Stakeholders Must Work Together On U.S. Food Aid Reform

“Congress should put aside partisanship and turf protection as it considers bold changes to a decades-old and increasingly inefficient international food aid program,” former Sen. Richard Lugar (R-Ind.), who chaired the Agriculture and Foreign Relations committees, and former Sen. Thomas Daschle (D-S.D.), who served as Senate majority leader, write in a Washington Times opinion piece. Noting “[t]he Obama administration’s 2014 budget proposed overhauling the Food for Peace program, building on a similar reform proposal from the George W. Bush administration to reduce high administrative costs and thereby reach more hungry people,” they state, “U.S. global food assistance provides vital humanitarian and emergency assistance to people facing famine, natural disasters or conflict. It is a central to U.S. leadership toward peace and security.”

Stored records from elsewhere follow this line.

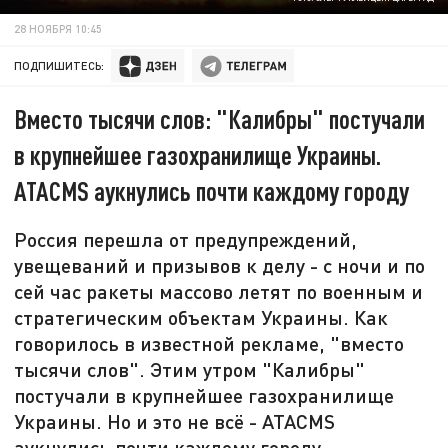
28 НОЯБРЯ 10:45
ПОДПИШИТЕСЬ:
Вместо тысячи слов: "Калибры" постучали
в крупнейшее газохранилище Украины.
ATACMS аукнулись почти каждому городу
Россия перешла от предупреждений,
увещеваний и призывов к делу - с ночи и по
сей час ракеты массово летят по военным и
стратегическим объектам Украины. Как
говорилось в известной рекламе, "вместо
тысячи слов". Этим утром "Калибры"
постучали в крупнейшее газохранилище
Украины. Но и это не всё - ATACMS
аукнулись почти каждому городу.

“Amid economic and budgetary realities, it is inevitable that some will question the role of the United States in global affairs at any level, extending even to U.S. humanitarian programs,” Lugar and Daschle continue. “U.S. food aid is a key component of the U.S. national security strategy,” and “[b]eyond the national security imperative, we strongly believe that no global superpower that claims to possess the moral high ground can afford to relinquish its leadership in addressing global hunger,” they write. “Even in the worst of times, the United States remains a wealthy nation with interests in every corner of the globe,” the authors state, concluding, “Stakeholders and vested interests on all sides — inside and outside government — should work together cooperatively toward reforms now. To do so would be participating in a victory of cost savings, stability in aid programs, greater flexibility and efficiency, enhancement of self-sufficiency in some of the most desperate regions of the world, and an appreciation of U.S. leadership in the world” (5/1).